We normally use adjectives to compare things by adding the suffix ‘-er‘ or ‘-est‘ to one-syllable adjectives and by putting ‘more’ or ‘most’ before the adjectives with more than one syllable.


For example:

  • This house is bigger than that one.
  • My elder son is more responsible than my younger one.


We can compare adjectives with ‘as … as’, ‘not as … as’, etc. Find more about the comparison of adjectives here.


Order of adjectives


We sometimes put more than one adjective before a noun. Their order is as follows:

  • Number or quantity (one, two…, a few, many…)
  • Opinion or quality (nice, ugly, beautiful)
  • Size (large, small, short)
  • Shape (round, square)
  • Age (two-year-old, young)
  • Colour (yellow, brownish)
  • Origin (Italian, Medieval)
  • Material (wooden, glass)
  • Purpose (cooking, driving)


For example:

  • Two beautiful, tall, fifteen-year-old, Australian twin sisters.
  • A beautiful, small, wooden table.


Find more about the order of adjectives in English here.

Adjectives and Adverbs


Adverbs


We normally use adverbs to modify a verb, adjective, another adverb or even an entire sentence. Most of them are built by adding ‘-ly to the adjective.


For example:

  • The opera singer is a beautiful lady.
  • She also sings beautifully.


Comparison of adverbs


Adverbs can also be compared by putting ‘more’ and ‘most’ before them.


For example:

  • He tried to walk more quietly as the baby was sleeping.
  • Paul won the race because he ran most quickly.


Irregular forms


A few adverbs have the same form as the corresponding adjectives: e.g. fast, late, near, hard, high, early, etc.

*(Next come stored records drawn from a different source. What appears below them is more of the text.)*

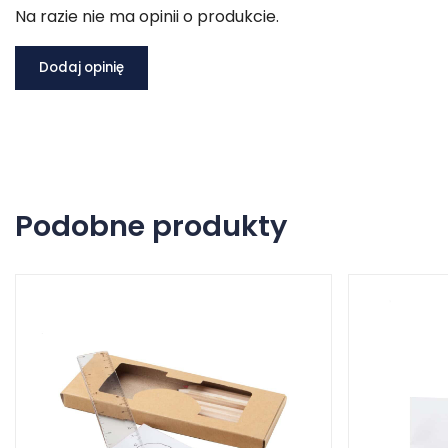
Na razie nie ma opinii o produkcie.
Dodaj opinię
Podobne produkty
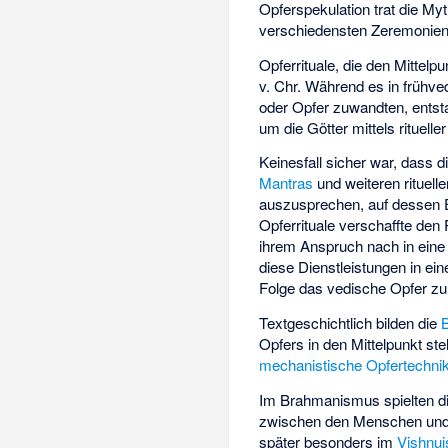
Opferspekulation trat die Myt
verschiedensten Zeremonien
Opferrituale, die den Mittelp
v. Chr. Während es in frühved
oder Opfer zuwandten, entsta
um die Götter mittels rituell
Keinesfall sicher war, dass
Mantras
und weiteren rituell
auszusprechen, auf dessen E
Opferrituale verschaffte den
ihrem Anspruch nach in eine d
diese Dienstleistungen in e
Folge das vedische Opfer z
Textgeschichtlich bilden die
Opfers in den Mittelpunkt stel
mechanistische Opfertechni
Im Brahmanismus spielten die
zwischen den Menschen und
später besonders im
Vishnu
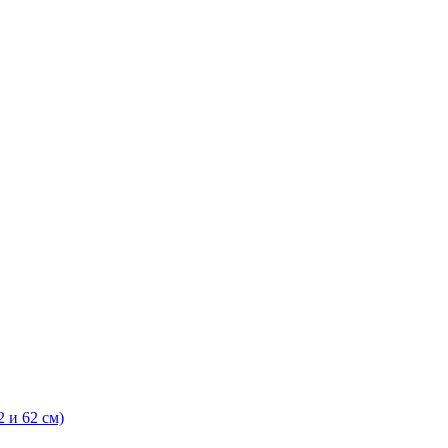
 и 62 см)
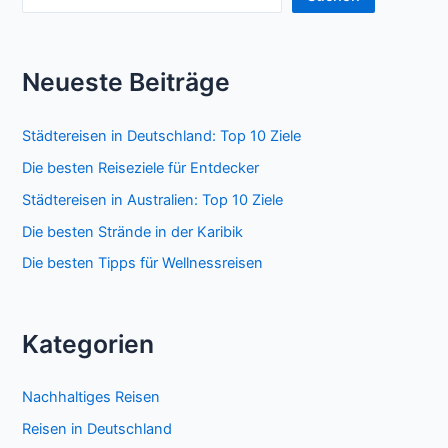
Neueste Beiträge
Städtereisen in Deutschland: Top 10 Ziele
Die besten Reiseziele für Entdecker
Städtereisen in Australien: Top 10 Ziele
Die besten Strände in der Karibik
Die besten Tipps für Wellnessreisen
Kategorien
Nachhaltiges Reisen
Reisen in Deutschland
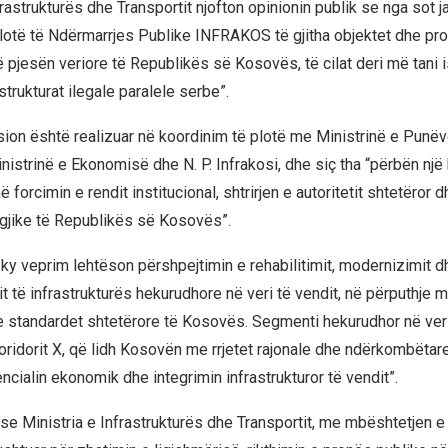
frastrukturës dhe Transportit njofton opinionin publik se nga sot 
otë të Ndërmarrjes Publike INFRAKOS të gjitha objektet dhe pro
 pjesën veriore të Republikës së Kosovës, të cilat deri më tani i
trukturat ilegale paralele serbe”.
ksion është realizuar në koordinim të plotë me Ministrinë e Punëv
istrinë e Ekonomisë dhe N. P. Infrakosi, dhe siç tha “përbën një 
forcimin e rendit institucional, shtrirjen e autoritetit shtetëror 
gjike të Republikës së Kosovës”.
 ky veprim lehtëson përshpejtimin e rehabilitimit, modernizimit d
t të infrastrukturës hekurudhore në veri të vendit, në përputhje m
e standardet shtetërore të Kosovës. Segmenti hekurudhor në ver
oridorit X, që lidh Kosovën me rrjetet rajonale dhe ndërkombëtare 
encialin ekonomik dhe integrimin infrastrukturor të vendit”.
se Ministria e Infrastrukturës dhe Transportit, me mbështetjen e 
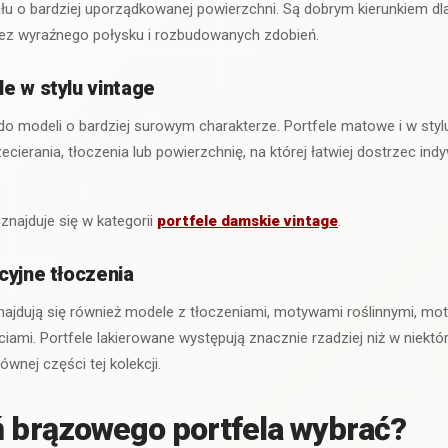
ału o bardziej uporządkowanej powierzchni. Są dobrym kierunkiem dl
bez wyraźnego połysku i rozbudowanych zdobień.
e w stylu vintage
 do modeli o bardziej surowym charakterze. Portfele matowe i w sty
ecierania, tłoczenia lub powierzchnię, na której łatwiej dostrzec ind
znajduje się w kategorii
portfele damskie vintage
.
cyjne tłoczenia
najdują się również modele z tłoczeniami, motywami roślinnymi, mot
iami. Portfele lakierowane występują znacznie rzadziej niż w niektó
ównej części tej kolekcji.
ń brązowego portfela wybrać?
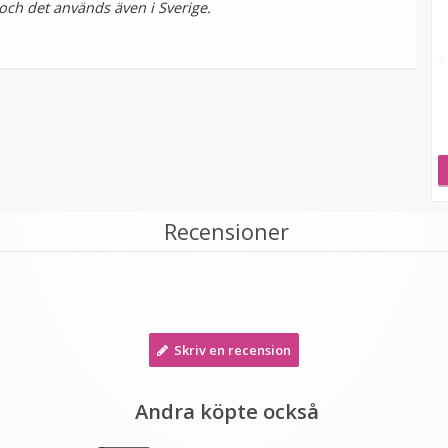
och det används även i Sverige.
Recensioner
Skriv en recension
Andra köpte också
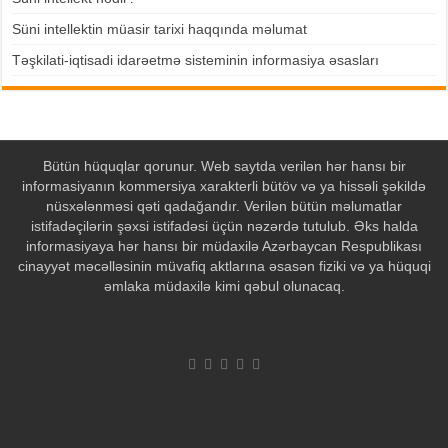
Süni intellektin müasir tarixi haqqında məlumat
Təşkilati-iqtisadi idarəetmə sisteminin informasiya əsasları
Bütün hüquqlar qorunur. Web saytda verilən hər hansı bir
informasiyanın kommersiya xarakterli bütöv və ya hissəli şəkildə
nüsxələnməsi qəti qadağandır. Verilən bütün məlumatlar
istifadəçilərin şəxsi istifadəsi üçün nəzərdə tutulub. Əks halda
informasiyaya hər hansı bir müdaxilə Azərbaycan Respublikası
cinayyət məcəlləsinin müvafiq aktlarına əsasən fiziki və ya hüquqi
əmlaka müdaxilə kimi qəbul olunacaq.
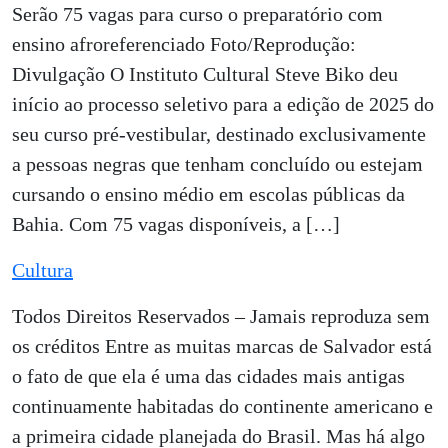
Serão 75 vagas para curso o preparatório com
ensino afroreferenciado Foto/Reprodução:
Divulgação O Instituto Cultural Steve Biko deu
início ao processo seletivo para a edição de 2025 do
seu curso pré-vestibular, destinado exclusivamente
a pessoas negras que tenham concluído ou estejam
cursando o ensino médio em escolas públicas da
Bahia. Com 75 vagas disponíveis, a […]
Cultura
Todos Direitos Reservados – Jamais reproduza sem
os créditos Entre as muitas marcas de Salvador está
o fato de que ela é uma das cidades mais antigas
continuamente habitadas do continente americano e
a primeira cidade planejada do Brasil. Mas há algo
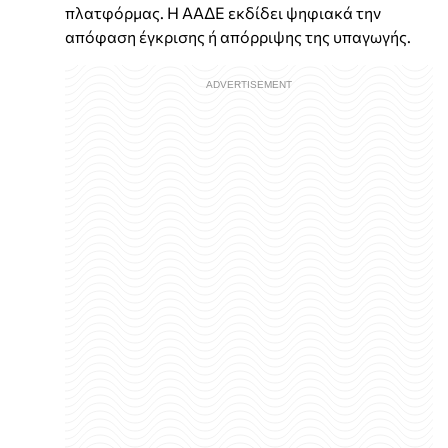
πλατφόρμας. Η ΑΑΔΕ εκδίδει ψηφιακά την
απόφαση έγκρισης ή απόρριψης της υπαγωγής.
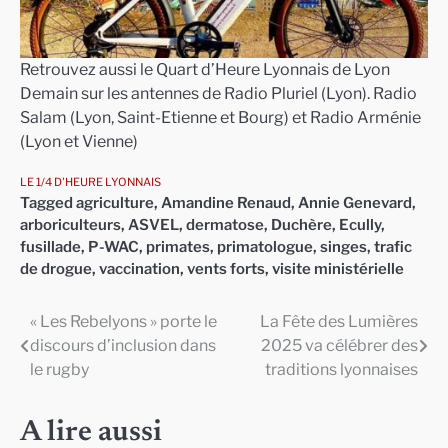
Retrouvez aussi le Quart d’Heure Lyonnais de Lyon
Demain sur les antennes de Radio Pluriel (Lyon). Radio
Salam (Lyon, Saint-Etienne et Bourg) et Radio Arménie
(Lyon et Vienne)
LE 1/4 D'HEURE LYONNAIS
Tagged
agriculture
,
Amandine Renaud
,
Annie Genevard
,
arboriculteurs
,
ASVEL
,
dermatose
,
Duchère
,
Ecully
,
fusillade
,
P-WAC
,
primates
,
primatologue
,
singes
,
trafic
de drogue
,
vaccination
,
vents forts
,
visite ministérielle
« Les Rebelyons » porte le
La Fête des Lumières
Navigation
discours d’inclusion dans
2025 va célébrer des
de
le rugby
traditions lyonnaises
l’article
A lire aussi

  • It’s a fast car. (adjective)
  • He was fast asleep. (adverb)
  • He’s a man in his late 50s. (adjective)
  • Mary stayed up late (adverb)
  • There is the nearest petrol station. (adjective)
  • We live near the park. (adverb)
  • It’s hard work. (adjective)
  • They work hard. (adverb)
  • That bird flies higher than the plane. (adjective)
  • I hate when he hits the ball so high. (adverb)
  • An early bird catches the worm. (adjective)
  • It’s nice to wake up early in the country. (adverb)


The forms lately, nearly, hardly, deeply, highly also exist, but have a narrower meaning than their corresponding adjectives:


lately = recently

  • Have you seen Tom lately?


deeply = profoundly

  • Samantha loved her son deeply.


nearly = almost

  • Don’t be impatient. We’ve nearly finished the exercise.


hardly = scarcely, almost not, with difficulty

  • There are hardly any tourists this year because of the Coronavirus pandemic.
Adjectives and Adverbs


Good and Well


The main difference between good and well is – good is an adjective and well is an adverb.

  • Sarah paints well.
  • Jim is a good painter.


Things become confusing after linking verbs; we use good after linking verbs such as be, taste, sound, smell, look, seem and feel if we want to describe the subject, not the action of the verb:

  • The film wasn’t good at all.
  • This dish smells good to me.
  • I feel good today.


We use well after the linking verbs: be, feel, look and seem if we want to use the adjective form of well meaning ’healthy’:

  • Jim feels well enough to leave the hospital.
  • Fiona was well yesterday, but she feels sick today.